* Goal of the exercise
Reproduce exactly the lines below from the one containing "решаются рациональными советами." through the one containing "rana debajo de", including both, and nothing else.

* Dataset entries

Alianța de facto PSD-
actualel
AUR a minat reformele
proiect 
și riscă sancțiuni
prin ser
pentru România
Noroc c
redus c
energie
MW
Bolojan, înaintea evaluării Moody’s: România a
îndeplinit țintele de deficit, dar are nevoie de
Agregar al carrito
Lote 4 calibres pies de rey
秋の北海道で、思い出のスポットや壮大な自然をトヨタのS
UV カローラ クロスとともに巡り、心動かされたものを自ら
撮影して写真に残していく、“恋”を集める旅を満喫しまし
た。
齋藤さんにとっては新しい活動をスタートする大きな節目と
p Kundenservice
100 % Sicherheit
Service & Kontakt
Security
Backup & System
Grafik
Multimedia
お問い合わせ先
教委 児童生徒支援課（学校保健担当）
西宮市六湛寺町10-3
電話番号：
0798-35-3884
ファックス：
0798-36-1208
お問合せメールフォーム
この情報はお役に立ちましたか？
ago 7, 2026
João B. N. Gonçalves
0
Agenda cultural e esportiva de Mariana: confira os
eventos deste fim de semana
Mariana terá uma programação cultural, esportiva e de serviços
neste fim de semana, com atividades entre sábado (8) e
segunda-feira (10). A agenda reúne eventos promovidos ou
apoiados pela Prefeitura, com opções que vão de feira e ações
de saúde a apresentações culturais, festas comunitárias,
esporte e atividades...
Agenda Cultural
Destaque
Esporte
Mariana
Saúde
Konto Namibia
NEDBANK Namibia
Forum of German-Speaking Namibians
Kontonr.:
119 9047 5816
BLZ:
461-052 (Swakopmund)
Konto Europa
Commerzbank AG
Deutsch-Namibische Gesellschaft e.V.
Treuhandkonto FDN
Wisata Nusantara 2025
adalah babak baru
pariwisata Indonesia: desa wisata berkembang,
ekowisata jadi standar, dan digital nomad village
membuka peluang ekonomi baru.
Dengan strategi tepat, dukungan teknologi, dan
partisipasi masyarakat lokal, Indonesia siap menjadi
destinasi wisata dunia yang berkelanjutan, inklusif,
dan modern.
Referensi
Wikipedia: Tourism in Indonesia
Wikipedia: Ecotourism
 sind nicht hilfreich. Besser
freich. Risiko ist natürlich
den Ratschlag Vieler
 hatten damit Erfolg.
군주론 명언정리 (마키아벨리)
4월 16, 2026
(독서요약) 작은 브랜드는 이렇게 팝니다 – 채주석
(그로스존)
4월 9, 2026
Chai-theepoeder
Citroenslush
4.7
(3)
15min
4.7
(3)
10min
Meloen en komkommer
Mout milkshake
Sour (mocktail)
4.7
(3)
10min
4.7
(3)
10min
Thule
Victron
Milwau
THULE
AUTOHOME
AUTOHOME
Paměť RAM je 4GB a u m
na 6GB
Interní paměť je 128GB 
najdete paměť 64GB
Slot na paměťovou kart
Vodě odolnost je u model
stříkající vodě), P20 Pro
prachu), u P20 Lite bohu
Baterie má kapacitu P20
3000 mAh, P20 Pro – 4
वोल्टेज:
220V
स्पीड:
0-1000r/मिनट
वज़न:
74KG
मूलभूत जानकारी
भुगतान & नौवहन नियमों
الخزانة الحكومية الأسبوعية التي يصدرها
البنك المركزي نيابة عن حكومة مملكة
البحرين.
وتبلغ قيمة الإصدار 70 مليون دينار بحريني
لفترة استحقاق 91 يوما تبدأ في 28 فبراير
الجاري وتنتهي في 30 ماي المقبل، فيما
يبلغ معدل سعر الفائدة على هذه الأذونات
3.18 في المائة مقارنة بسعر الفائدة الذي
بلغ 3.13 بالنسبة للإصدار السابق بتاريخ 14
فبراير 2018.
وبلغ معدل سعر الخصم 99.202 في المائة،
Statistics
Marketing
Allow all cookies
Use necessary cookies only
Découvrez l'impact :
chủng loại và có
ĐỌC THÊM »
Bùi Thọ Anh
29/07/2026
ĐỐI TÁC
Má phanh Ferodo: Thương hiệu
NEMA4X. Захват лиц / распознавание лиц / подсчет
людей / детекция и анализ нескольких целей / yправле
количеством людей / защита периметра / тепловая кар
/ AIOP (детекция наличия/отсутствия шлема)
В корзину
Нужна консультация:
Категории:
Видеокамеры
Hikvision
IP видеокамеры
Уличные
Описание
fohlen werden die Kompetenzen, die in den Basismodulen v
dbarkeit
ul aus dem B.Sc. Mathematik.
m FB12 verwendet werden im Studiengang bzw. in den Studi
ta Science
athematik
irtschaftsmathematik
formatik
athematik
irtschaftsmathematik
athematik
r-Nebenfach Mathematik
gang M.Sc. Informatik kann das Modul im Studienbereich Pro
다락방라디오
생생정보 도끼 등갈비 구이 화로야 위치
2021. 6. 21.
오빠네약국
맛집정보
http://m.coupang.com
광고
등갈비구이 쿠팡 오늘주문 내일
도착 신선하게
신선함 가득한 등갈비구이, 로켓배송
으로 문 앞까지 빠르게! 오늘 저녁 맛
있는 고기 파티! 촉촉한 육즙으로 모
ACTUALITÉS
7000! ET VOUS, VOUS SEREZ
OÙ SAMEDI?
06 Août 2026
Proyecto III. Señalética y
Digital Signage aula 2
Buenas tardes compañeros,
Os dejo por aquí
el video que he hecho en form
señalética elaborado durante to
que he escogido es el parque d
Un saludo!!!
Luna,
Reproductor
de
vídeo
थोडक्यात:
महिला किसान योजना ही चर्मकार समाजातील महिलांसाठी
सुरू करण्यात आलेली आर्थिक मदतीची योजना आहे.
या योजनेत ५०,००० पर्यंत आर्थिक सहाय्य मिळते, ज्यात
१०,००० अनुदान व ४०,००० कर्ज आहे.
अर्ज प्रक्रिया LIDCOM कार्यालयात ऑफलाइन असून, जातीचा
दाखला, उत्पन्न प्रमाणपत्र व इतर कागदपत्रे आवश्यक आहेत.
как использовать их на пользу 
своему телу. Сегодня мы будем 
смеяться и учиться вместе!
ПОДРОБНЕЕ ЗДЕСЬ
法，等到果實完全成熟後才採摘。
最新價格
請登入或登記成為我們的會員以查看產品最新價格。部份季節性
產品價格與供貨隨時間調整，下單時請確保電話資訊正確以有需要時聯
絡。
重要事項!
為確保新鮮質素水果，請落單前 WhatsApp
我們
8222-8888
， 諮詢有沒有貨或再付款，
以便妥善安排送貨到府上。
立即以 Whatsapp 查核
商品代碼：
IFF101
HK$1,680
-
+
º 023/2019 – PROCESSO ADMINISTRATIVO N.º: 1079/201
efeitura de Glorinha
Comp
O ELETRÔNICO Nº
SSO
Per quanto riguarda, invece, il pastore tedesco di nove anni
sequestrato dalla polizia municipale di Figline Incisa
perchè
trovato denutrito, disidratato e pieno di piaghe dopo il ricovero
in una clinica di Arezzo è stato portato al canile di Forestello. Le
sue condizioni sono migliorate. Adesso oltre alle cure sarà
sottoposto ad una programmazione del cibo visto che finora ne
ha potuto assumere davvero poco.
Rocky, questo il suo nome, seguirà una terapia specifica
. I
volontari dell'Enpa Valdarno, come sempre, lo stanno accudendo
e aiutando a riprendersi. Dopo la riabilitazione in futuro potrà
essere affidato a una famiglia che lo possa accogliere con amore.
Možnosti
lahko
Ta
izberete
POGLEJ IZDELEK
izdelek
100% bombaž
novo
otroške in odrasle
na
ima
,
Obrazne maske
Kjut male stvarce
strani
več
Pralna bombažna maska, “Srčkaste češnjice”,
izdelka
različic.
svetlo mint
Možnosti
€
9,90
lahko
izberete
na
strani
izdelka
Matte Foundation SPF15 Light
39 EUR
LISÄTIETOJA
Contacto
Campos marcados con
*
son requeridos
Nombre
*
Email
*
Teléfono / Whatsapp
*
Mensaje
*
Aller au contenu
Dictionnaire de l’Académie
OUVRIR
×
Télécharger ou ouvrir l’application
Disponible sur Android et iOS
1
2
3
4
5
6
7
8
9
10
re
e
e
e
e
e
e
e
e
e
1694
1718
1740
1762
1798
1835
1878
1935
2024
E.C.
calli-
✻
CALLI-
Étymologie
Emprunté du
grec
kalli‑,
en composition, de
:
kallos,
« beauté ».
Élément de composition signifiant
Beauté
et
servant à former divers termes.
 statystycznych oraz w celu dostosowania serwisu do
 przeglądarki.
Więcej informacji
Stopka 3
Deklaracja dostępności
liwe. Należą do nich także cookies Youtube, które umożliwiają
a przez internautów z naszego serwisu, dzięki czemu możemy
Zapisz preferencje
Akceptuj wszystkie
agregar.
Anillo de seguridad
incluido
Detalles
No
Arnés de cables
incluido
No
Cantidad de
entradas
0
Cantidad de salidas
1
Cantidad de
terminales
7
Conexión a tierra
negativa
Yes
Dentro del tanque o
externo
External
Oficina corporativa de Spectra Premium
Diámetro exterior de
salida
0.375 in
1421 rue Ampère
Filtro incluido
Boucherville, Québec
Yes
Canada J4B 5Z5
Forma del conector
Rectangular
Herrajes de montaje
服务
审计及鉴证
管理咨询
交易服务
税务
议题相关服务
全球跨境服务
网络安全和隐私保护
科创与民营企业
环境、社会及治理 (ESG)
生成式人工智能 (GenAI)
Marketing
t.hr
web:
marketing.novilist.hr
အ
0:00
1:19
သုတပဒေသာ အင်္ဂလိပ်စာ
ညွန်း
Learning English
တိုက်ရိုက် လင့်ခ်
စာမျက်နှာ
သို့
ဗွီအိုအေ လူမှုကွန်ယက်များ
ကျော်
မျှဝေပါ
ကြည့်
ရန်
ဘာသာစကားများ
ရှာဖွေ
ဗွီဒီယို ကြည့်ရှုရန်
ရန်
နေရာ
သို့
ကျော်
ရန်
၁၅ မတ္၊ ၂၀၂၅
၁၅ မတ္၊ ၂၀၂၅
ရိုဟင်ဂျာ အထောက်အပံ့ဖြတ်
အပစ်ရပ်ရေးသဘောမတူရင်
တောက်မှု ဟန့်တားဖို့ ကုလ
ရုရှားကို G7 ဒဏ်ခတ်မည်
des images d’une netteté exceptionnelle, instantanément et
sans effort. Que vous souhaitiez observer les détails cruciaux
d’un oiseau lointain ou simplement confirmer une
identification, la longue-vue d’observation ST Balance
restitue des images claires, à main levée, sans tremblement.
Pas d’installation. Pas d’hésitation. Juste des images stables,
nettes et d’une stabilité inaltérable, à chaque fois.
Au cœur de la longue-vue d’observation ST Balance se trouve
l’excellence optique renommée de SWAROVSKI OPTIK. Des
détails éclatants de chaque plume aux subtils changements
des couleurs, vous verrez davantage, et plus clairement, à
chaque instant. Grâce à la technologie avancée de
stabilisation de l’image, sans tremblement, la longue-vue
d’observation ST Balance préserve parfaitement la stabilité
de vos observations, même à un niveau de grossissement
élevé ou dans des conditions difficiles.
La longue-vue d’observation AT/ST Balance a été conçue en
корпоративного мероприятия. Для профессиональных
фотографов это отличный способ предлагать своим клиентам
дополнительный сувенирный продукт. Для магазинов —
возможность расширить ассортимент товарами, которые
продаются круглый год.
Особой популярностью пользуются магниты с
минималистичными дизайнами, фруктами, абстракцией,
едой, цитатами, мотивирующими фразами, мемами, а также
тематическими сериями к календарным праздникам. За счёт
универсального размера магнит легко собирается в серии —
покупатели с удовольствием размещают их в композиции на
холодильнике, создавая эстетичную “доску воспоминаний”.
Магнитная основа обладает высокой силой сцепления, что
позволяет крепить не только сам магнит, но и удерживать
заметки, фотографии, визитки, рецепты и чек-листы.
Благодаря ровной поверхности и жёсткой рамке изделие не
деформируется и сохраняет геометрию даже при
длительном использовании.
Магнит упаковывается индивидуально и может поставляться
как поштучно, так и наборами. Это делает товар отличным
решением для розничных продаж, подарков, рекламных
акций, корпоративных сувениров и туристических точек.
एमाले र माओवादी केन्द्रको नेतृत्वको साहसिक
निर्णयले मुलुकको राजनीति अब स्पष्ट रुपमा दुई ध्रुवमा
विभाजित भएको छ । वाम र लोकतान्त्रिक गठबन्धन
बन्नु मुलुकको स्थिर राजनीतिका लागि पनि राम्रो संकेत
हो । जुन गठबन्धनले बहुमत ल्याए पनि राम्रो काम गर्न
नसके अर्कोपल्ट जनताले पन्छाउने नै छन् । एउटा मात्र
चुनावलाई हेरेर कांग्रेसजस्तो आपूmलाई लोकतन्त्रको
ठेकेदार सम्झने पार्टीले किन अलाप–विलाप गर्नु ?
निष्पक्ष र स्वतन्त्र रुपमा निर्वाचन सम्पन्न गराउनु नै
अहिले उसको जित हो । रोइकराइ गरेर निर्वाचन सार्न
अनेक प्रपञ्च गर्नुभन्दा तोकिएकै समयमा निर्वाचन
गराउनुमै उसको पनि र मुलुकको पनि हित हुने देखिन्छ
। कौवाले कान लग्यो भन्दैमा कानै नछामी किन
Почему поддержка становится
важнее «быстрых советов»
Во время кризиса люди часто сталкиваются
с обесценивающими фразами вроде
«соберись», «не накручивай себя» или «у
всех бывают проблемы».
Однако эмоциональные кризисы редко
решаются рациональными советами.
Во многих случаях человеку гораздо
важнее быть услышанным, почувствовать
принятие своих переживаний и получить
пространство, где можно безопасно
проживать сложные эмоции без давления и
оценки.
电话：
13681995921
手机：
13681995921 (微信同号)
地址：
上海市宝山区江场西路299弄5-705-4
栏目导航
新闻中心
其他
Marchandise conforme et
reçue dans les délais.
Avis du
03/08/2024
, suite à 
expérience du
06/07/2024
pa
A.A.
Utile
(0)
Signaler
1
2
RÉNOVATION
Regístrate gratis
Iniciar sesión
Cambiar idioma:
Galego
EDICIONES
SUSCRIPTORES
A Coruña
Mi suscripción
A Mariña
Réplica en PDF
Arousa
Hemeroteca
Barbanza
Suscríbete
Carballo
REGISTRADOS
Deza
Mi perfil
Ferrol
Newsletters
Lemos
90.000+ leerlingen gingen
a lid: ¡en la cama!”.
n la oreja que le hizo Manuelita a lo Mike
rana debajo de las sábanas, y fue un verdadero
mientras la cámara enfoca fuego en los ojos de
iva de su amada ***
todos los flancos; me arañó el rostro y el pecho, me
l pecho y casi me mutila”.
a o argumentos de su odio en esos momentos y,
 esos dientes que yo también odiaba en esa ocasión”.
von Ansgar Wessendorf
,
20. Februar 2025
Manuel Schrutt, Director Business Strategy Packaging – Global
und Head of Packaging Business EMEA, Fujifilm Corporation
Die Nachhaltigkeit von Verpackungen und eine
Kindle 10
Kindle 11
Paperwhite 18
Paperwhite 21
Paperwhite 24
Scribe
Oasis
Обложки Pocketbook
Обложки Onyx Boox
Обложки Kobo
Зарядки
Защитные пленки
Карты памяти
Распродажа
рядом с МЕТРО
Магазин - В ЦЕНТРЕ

* Answer box
решаются рациональными советами.
Во многих случаях человеку гораздо
важнее быть услышанным, почувствовать
принятие своих переживаний и получить
пространство, где можно безопасно
проживать сложные эмоции без давления и
оценки.
电话：
13681995921
手机：
13681995921 (微信同号)
地址：
上海市宝山区江场西路299弄5-705-4
栏目导航
新闻中心
其他
Marchandise conforme et
reçue dans les délais.
Avis du
03/08/2024
, suite à 
expérience du
06/07/2024
pa
A.A.
Utile
(0)
Signaler
1
2
RÉNOVATION
Regístrate gratis
Iniciar sesión
Cambiar idioma:
Galego
EDICIONES
SUSCRIPTORES
A Coruña
Mi suscripción
A Mariña
Réplica en PDF
Arousa
Hemeroteca
Barbanza
Suscríbete
Carballo
REGISTRADOS
Deza
Mi perfil
Ferrol
Newsletters
Lemos
90.000+ leerlingen gingen
a lid: ¡en la cama!”.
n la oreja que le hizo Manuelita a lo Mike
rana debajo de las sábanas, y fue un verdadero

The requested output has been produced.